Issue/Versioning

email: Proposed approach to versioning and shared names

I have been thinking about how to handle the versioning issue in the context of shared names.

Assumptions:

  • Some databases explicitly version at the record level and have distinct identifiers different version so the same record. An example is Refseq.
  • Some databases version at the "build" level - i.e. the whole database gets a new version at once, however new accessions/identifiers are not created.
  • Most database do not explicitly version. Instead we always have the "latest" version available.
  • Previous attempts to manage versioning in similar efforts have failed because they assume too much about what the provider will do.

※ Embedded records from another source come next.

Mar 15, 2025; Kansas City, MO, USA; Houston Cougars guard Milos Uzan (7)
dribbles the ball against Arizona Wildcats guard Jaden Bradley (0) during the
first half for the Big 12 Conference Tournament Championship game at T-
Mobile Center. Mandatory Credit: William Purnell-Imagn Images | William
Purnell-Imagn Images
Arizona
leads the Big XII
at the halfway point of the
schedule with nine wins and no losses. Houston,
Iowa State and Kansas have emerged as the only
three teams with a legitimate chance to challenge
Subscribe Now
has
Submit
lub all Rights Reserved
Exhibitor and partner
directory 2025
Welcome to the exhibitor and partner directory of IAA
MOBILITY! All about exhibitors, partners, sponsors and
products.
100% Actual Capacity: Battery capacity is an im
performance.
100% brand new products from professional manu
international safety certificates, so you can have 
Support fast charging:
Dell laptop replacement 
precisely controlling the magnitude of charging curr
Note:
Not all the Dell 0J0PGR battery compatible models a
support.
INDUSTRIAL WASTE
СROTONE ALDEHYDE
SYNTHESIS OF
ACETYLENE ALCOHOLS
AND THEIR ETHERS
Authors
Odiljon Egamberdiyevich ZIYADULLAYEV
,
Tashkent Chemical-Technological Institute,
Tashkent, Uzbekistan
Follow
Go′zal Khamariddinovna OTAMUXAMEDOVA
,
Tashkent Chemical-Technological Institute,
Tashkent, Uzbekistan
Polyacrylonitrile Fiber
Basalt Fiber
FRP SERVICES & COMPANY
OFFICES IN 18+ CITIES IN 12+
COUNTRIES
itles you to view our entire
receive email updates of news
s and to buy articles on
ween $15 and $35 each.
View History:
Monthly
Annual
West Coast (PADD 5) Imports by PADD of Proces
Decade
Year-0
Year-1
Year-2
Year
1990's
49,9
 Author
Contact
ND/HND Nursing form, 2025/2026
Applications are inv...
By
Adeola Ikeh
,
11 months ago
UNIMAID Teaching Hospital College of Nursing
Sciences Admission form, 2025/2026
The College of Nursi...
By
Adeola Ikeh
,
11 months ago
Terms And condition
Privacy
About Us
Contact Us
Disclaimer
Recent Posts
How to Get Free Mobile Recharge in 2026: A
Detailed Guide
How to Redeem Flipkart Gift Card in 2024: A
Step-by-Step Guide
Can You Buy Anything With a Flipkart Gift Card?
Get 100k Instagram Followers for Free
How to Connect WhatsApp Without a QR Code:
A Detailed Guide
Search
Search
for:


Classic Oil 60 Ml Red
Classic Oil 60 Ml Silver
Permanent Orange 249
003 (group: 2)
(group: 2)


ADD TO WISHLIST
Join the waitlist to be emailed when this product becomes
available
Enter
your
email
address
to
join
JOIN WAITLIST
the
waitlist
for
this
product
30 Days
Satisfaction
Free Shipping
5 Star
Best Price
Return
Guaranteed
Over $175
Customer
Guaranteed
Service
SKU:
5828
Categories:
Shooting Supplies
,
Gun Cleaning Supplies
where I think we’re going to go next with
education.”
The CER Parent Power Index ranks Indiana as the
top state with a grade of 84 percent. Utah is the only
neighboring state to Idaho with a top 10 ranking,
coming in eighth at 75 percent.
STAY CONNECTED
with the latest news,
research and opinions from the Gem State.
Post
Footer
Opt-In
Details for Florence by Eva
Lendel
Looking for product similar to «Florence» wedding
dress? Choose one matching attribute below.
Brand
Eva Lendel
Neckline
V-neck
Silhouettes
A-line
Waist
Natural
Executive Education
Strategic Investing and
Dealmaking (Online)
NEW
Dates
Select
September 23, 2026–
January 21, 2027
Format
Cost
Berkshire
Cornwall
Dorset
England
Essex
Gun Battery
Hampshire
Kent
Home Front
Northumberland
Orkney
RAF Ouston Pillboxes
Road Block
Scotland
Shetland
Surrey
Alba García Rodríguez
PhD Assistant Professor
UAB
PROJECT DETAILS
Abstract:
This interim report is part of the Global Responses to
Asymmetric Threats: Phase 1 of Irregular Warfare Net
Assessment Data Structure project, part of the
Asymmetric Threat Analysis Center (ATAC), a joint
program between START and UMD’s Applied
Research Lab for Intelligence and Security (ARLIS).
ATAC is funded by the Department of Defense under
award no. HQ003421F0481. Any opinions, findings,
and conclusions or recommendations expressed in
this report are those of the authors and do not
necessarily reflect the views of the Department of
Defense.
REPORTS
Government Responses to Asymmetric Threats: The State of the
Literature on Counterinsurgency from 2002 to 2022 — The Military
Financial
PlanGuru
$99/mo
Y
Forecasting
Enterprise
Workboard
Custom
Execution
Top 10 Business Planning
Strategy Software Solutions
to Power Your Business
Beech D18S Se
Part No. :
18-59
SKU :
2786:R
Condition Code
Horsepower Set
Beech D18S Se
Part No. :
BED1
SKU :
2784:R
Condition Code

Therefore, I propose the following:

  • In all cases, there will be a single "about" record without commitment to encoding or version.
  • In those cases where a provider explicitly names versioned records, a uri will be allocated using the provider's identifiers, and the about record will link to it.
  • In those cases where the the database as a whole is versioned, and where the provider or a third party provides access to prior versions, the committee will determine the form of the URI for the prior versions, for example by appending the database version to the identifier. The URI will be linked to in the about record.
  • In the case of databases that do not explicitly version, third parties who archive versions and wish to make them available via shared name will be handled in the same way we handle other third party metadata, i.e. review followed by inclusion in the about record. The URI form will concatenate the identifier and the date on which the record was archived.
  • Metadata provided in the about record will record information known about the version, e.g. date, build, and links to any provider information about versioning policy, so those clients who have a particular interest in versions are able to easily determine which versions are present and whatever is known about them.

A policy along these lines give use the flexibility to provide useful naming for versions, while not committing more than we can to what, precisely, one can expect vis a vis persistence or policy.